La problématique des inondations concerne également l’autre côté de l’eau et les communes de Sahurs et de Saint-Pierre-de-Manneville. Selon certains témoignages, des travaux de rehaussement entrepris il y a une vingtaine d’années sur les berges auraient accentué les inondations entre Caumont et Bardouville : « J’habite à Mauny depuis 1984. Je me souviens qu’autrefois, lorsqu’il y avait une crue, l’eau s’étendait dans les champs situés en face à Saint-Pierre-de-Manneville. Ce n’est plus le cas aujourd’hui», constate le maire de Mauny.

Créer des zones d’expansion de l’eau

Ne plus retenir l’eau en période d’inondation pour lui permettre de se répandre dans les champs : c’est une option moins coûteuse.

Les murs anti-inondation réduisent localement les débordements.
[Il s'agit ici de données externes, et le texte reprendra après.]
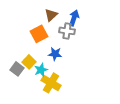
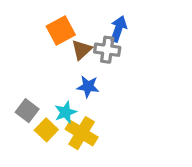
brown triangle: (51, 15) -> (82, 50), moved
orange square: (39, 34) -> (61, 30), moved
yellow square: (29, 62) -> (46, 130), moved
Cependant, en limitant la propagation des eaux, ils font généralement augmenter les niveaux d’eau en période de risque.

Cédric Fisson, chef de projet au GIP Seine-Aval

Le chef de projet au GIP Seine-Aval souligne l’intérêt de réfléchir à « la création de zones d’expansion ce qui permettrait à la crue de la Seine de s’étendre latéralement sur des sites identifiés à faibles enjeux. » En résumé, trouvez des zones inhabitées comme des zones humides ou des prairies pour que l’eau puisse se disperser.

inonde les berges de la Seine
Sur les routes départementales 64 et 93 qui relient La Bouille et Bardouville, plusieurs passages étaient sous l’eau en début de semaine dernière. ©SF

Une solution soutenue par le président de Roumois Seine, Sylvain Bonenfant : « Plutôt que d’inonder les maisons, il faut que l’eau se répande sur les prairies qui s’étendent et redescende en période de décrue. » Pour Cédric Fisson : « Explorer ce type de solutions fondées sur la nature est d’autant plus intéressant qu’elles permettent également d’améliorer le fonctionnement de l’estuaire et d’accompagner sa restauration écologique. »

Avant de conclure : « L’aménagement des zones humides est essentiel pour de nombreux organismes aquatiques et contribue à l’épuration des eaux. »

* Service départemental d’incendie et de secours.

**Groupe d’experts intergouvernemental sur les changements climatiques.